I don't want to employ the overused term masterpiece , but I must say that as far as political thrillers go, The Ghost is definitely up there with the best of them. However, there are indeed echoes of Polanksi's undisputed masterpiece - Chinatown - especially with regards to the ending. And not only because The Ghost also has a bad, in fact a very bleak, almost cynical, ending. More importantly, it's the feeling of powerlessness, of being at the complete mercy of an invisible power that does and runs things at will, and that who ever or whatever stands in its way, will be eliminated, that brings to mind Chinatown.
Ewan McGregor in his office in the former prime minister's Long Island Mansion
Another element that reminded me of Chinatown is the pacing. During the first 15 minutes or so, I actually thought the film felt rushed and wished Polanski and his screenwriter Robert Harris, on whose book The Ghost is based, would have taken more time to introduce the characters and let the story unfold - slowly.

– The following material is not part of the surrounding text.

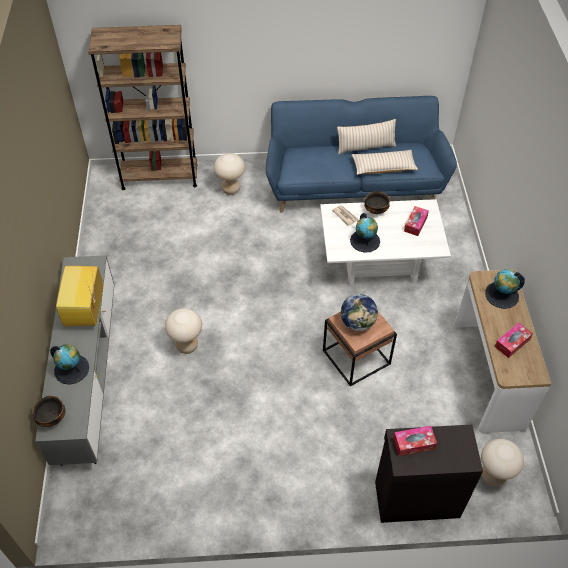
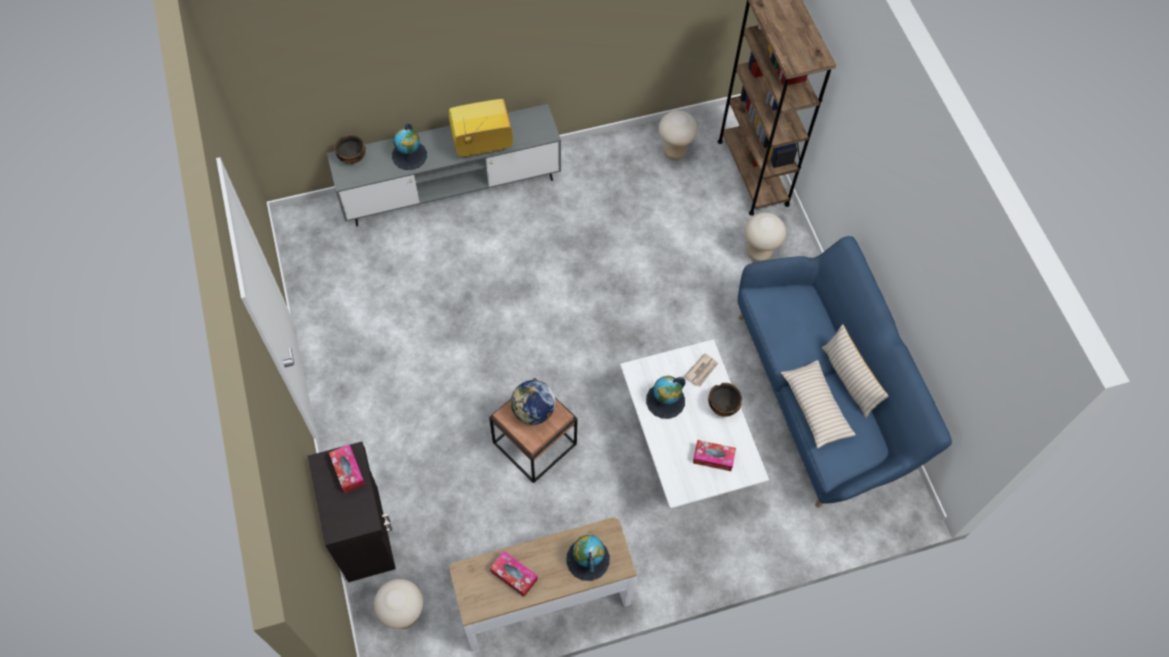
camera: 75 degrees right, 10 degrees up
(187, 346) = (510, 267): beige stool -> beige stool (674, 152)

But then after a while, The Ghost settles at a very appropriate pace, takes its time to follow its protagonists around the house - where the better part of the story takes place - and over the course of the story its pristine, luxurious, interior begins to reveal its coldness and the viewer perceives the house more and more as a threat. Much like Bates Motel in Psycho, so Pierce Brosnan's and Olivia Williams' Long Island mansion - actually, The Ghost was entirely filmed on the island of Sylt, but you'd never guess it unless you know - also becomes an integral part of the story as it can be seen as a metaphor for the coldness of its inhabitants, Pierce Brosnan and Olivia Williams. Both seem completely disconnected from their surroundings, walking through their house like ghosts, and the viewer increasingly gets the impression that they were put there just like they were put into their former position of prime minister and first lady, as suggested at the film's end. In fact, as the film wears on, the mansion's interior is perceived as more and more eerie, something that is also reflected in the persistently gloomy weather. Moreover, the landscape that surrounds the house is as bleak and as dead almost, as its inhabitants, who, as we are to find out, are little more than puppets. And very tellingly, seen from the outside, for all its pristine and luxurious interior, the house strikes an eerie resemblance to a bunker or a prison, which again says much about their inhabitants for isn't this exactly what they are? Prisoners.
The Long Island house of Pierce Brosnan and Olivia Williams
So in the end, the protester who takes matters in his own hands is virtually the film's only sign of hope. But this being a Polanksi film, speaking of hope would be way too optimistic, for what is hope if the choices are either being run by a puppet government or else, anarchy?